The two leads have a discussion” “If I can get anyone to write my life story … it would have Terry Pratchett’s wit, Alan Moore’s soul, Susan Cooper’s plotting, Clive Lewis’s heroism and J.R.R. Tolkien’s twisted sexuality.” “Tolkien had twisted sexuality?” “After Mordor, I was terrified of vaginas.” Later Iain De Caestecker tells Sophie Wu she is his dream girl: “Me and Mac discussed who our ideal girl was the other day. We decided Queen Amidala, crossed with Marion Ravenwood, Princess Arwen, Ororo Munroe – or Storm as she’s commonly known – and George Lucas.” “George Lucas? “Yeah, well, the sex wouldn’t be up to much, but the pillow talk would be amazing. We also had Alan Moore on the list but we decided his beard was too big.”

It is also the performances that make the series. Iain De Caestecker was a couple of years away from being cast in Marvel Agents of S.H.I.E.L.D. (2013– ), which solidified a career as a fan favourite. Here he gives Paul’s socially awkward wussiness a painful truth, yet at the same time makes him an undeniably likeable character. The arc that Paul conducts throughout the course of the series from gawky youth to the saviour of the human race is one of the strongest pieces of character writing one has seen in a mini-series.

The show is largely stolen by Daniel Kaluuya whenever he is around. I have seen Kaluuya’s face in other works – this was before his miinstream breakout as the lead in the hit Get Out (2017) – but this was the first time I had cause to majorly pay attention to him.

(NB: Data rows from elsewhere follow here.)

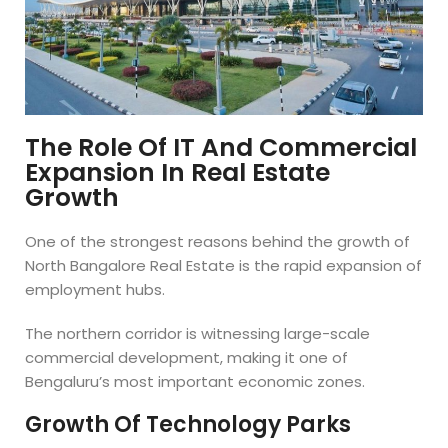
The Role Of IT And Commercial
Expansion In Real Estate
Growth
One of the strongest reasons behind the growth of
North Bangalore Real Estate is the rapid expansion of
employment hubs.
The northern corridor is witnessing large-scale
commercial development, making it one of
Bengaluru’s most important economic zones.
Growth Of Technology Parks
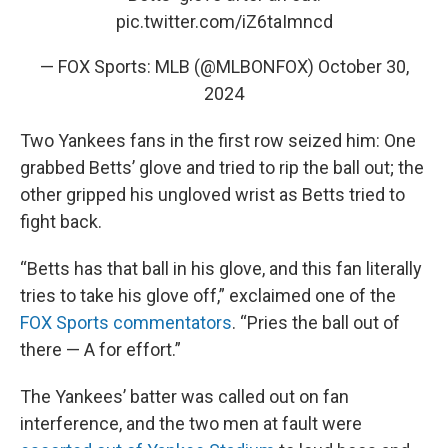
pic.twitter.com/iZ6taImncd
— FOX Sports: MLB (@MLBONFOX)
October 30,
2024
Two Yankees fans in the first row seized him: One
grabbed Betts’ glove and tried to rip the ball out; the
other gripped his ungloved wrist as Betts tried to
fight back.
“Betts has that ball in his glove, and this fan literally
tries to take his glove off,” exclaimed one of the
FOX Sports commentators
. “Pries the ball out of
there — A for effort.”
The Yankees’ batter was called out on fan
interference, and the two men at fault were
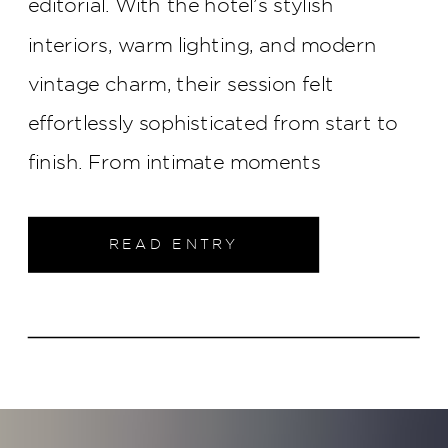
editorial. With the hotel’s stylish
interiors, warm lighting, and modern
vintage charm, their session felt
effortlessly sophisticated from start to
finish. From intimate moments
throughout the property to elegant
portraits in the heart of downtown
READ ENTRY
Indianapolis, this engagement shoot was
filled with timeless style and genuine
connection.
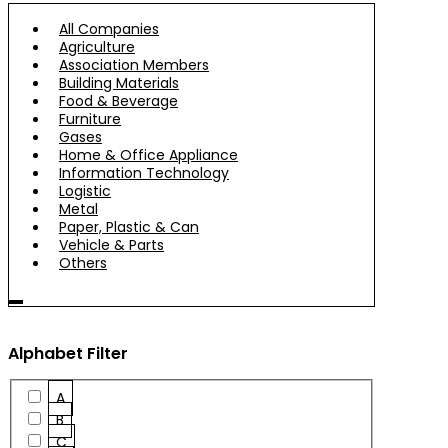
All Companies
Agriculture
Association Members
Building Materials
Food & Beverage
Furniture
Gases
Home & Office Appliance
Information Technology
Logistic
Metal
Paper, Plastic & Can
Vehicle & Parts
Others
Alphabet Filter
A
B
C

His motormouth barrage of pop culture referents, adorable nerdiness and frustrated horniness adds up to an entirely winning performance. Overshadowed by the two of these is the sweetly intelligent performance from Sophie Wu who plays the sort of individualistic nerd girl that you could find yourself easily falling for. Johnny Harris will never win anybody’s prize for most handsome face but plays at his part with a chipper working class accent and hard-headed anger that drives much of the show along.

Iain De Caestecker and Sophie Wu in The Fades (2011)
Iain De Caestecker and love interest Sophie Wu

The only complaint I would have about the series is the resolution. [PLOT SPOILERS]. You get the impression that it was originally only written as a single story spread out over six one-hour episodes. However, when it came to the finale, the powers that be decided that it needed to end on a cliffhanger for a potential second season. Thus the story comes to the climactic revelation where the bad guys are defeated, the prophetic dreams are fulfilled and Iain De Caestecker achieves his destiny by reopening the Ascension Point so that the dead can pass on once again. This feels like a natural place for the series to end. What it doesn’t need is the last few minutes that feel tacked on where storm clouds gather overhead and then Johnny Harris, who appeared to be fatally wounded a few moments before, looks up and ominously shakes his head “I told you – don’t fuck with Ascension.” The final episode also does the unthinkable and kills off the love interest Sophie Wu who up until that point had been one of the most likeable characters in the series. Maybe it was the intention of the series to have her resurrected or to continue on as a Fade but you feel that that is a tragedy that we could have done without.

Co-director Tom Shankland has also made the films WΔZ (2007), a serial killer thriller, and the fine killer children film The Children (2008). Elsewhere, Shankland has delivered solid and above average work on British tv series/mini-series such as Dirk Gently (2012), Ripper Street (2012-6), The Missing (2014-6), The City & The City (2018) and Les Miserables (2018), as well as several ventures to the US to direct episodes of House of Cards (2013-8), The Leftovers (2014-7), Luke Cage (2016-8), Iron Fist (2017-8) and The Defenders (2017). Farren Blackburn has also done tv work both in the UK and USA, as well as directed the thriller Shut In (2016) and the historical film Hammer of the Gods (2013).

(Winner for Best Original Screenplay, Nominee for Best Supporting Actor (Daniel Kaluuya) and Best Supporting Actress (Sophie Wu) at this site’s Best of 2011 Awards).